During training, researchers input a short video segment, randomly extract a frame from it, and let this module learn to generate the entire video based on this image and its corresponding text.
In practical use, the first module is used to generate the first image, and then this image and text are input into the second module to generate the entire video.
This decomposed method simplifies the task of the second module, as it only needs to predict how the image changes and moves over time to generate a smooth and realistic video.
To generate higher-quality and more realistic videos, researchers have made some technical optimizations: 1) adopting a zero-terminal signal-to-noise ratio divergence noise plan, which can directly generate high-definition videos without the need for cascading multiple models. Previous plans had biases in signal-to-noise ratio during training and testing, leading to decreased generation quality.
2) Utilizing pre-trained text-to-image model to fix parameters, preserving image quality and diversity, and eliminating the need for additional training data and computational costs when generating the first frame.

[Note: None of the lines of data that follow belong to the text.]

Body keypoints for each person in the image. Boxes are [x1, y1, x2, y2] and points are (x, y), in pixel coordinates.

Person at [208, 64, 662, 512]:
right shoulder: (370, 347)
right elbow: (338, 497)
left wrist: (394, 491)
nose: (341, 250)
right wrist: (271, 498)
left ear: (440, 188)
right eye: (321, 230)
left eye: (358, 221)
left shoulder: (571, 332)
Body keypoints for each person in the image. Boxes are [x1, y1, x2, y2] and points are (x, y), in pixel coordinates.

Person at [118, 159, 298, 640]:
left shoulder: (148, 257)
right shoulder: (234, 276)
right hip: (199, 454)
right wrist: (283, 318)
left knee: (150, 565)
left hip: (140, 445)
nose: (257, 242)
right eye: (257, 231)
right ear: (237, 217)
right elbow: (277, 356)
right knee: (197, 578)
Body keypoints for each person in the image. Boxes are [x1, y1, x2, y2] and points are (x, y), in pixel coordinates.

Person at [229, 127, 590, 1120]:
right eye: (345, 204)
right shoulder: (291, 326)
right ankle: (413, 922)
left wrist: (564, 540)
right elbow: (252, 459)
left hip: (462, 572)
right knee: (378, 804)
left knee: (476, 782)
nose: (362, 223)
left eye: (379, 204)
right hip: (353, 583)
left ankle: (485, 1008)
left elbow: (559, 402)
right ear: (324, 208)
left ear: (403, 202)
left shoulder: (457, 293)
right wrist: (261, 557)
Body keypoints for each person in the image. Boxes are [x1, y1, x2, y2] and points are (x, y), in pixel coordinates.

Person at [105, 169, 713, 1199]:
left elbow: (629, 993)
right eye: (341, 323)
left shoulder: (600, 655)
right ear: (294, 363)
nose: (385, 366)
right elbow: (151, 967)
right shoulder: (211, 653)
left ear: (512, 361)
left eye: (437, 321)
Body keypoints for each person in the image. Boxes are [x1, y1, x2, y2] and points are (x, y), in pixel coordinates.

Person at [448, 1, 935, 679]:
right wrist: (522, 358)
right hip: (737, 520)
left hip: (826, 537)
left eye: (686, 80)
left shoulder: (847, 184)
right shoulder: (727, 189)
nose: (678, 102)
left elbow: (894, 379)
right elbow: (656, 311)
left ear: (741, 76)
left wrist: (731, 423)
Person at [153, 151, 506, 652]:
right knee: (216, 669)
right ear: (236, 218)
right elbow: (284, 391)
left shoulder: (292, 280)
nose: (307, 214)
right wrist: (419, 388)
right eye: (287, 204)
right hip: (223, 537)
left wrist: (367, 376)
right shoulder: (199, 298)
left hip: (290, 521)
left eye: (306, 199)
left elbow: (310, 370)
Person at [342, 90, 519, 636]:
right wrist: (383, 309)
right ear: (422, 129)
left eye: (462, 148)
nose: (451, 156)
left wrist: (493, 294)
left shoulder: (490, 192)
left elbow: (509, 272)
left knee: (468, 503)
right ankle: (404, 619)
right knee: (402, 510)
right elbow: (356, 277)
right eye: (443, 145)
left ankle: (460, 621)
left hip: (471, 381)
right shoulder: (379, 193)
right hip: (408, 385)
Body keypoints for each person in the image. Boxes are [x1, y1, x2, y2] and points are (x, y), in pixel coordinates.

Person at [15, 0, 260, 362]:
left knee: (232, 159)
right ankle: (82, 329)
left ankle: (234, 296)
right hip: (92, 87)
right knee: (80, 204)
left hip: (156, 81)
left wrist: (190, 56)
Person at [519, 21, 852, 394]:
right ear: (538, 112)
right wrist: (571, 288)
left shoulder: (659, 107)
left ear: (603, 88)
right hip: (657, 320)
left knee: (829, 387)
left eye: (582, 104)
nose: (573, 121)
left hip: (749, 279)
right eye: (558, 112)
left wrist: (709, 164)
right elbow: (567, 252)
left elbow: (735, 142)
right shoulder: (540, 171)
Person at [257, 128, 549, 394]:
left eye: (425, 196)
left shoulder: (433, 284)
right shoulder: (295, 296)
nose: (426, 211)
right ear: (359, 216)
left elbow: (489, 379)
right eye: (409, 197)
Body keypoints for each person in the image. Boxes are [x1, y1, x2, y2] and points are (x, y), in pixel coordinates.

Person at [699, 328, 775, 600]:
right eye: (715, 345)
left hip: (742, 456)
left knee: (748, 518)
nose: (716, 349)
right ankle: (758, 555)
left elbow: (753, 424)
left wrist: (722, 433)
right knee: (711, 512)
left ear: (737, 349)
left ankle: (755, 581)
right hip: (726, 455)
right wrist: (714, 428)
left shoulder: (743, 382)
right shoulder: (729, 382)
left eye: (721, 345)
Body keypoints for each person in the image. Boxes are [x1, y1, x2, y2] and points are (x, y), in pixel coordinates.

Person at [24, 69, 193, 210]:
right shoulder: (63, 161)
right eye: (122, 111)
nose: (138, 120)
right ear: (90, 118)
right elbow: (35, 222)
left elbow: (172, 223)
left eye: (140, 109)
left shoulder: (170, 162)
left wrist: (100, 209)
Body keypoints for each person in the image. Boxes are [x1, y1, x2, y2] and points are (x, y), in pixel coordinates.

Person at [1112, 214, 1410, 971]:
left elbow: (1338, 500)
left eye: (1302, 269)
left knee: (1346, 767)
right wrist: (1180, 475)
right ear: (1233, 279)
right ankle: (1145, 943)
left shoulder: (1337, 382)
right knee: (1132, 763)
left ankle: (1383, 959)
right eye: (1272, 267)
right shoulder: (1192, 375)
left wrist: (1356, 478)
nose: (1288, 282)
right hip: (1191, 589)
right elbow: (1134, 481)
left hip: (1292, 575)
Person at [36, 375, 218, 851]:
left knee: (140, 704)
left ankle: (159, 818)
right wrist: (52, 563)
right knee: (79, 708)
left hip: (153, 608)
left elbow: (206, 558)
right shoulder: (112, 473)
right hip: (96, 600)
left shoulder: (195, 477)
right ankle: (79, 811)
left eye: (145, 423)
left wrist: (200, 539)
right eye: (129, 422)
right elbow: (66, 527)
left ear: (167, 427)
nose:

3) Designing a multi-stage training strategy, first training on low-resolution to quickly sample video information, and then fine-tuning on high-resolution to avoid the high computational cost of full-resolution computation.
Human evaluations have shown that the 4-second videos generated by Emu Video exhibit higher quality and better adherence to text requirements compared to other methods. Semantic consistency exceeds 86%, and quality consistency exceeds 91%, significantly surpassing well-known commercial models such as Gen-2, Pika Labs, and Make-A Video.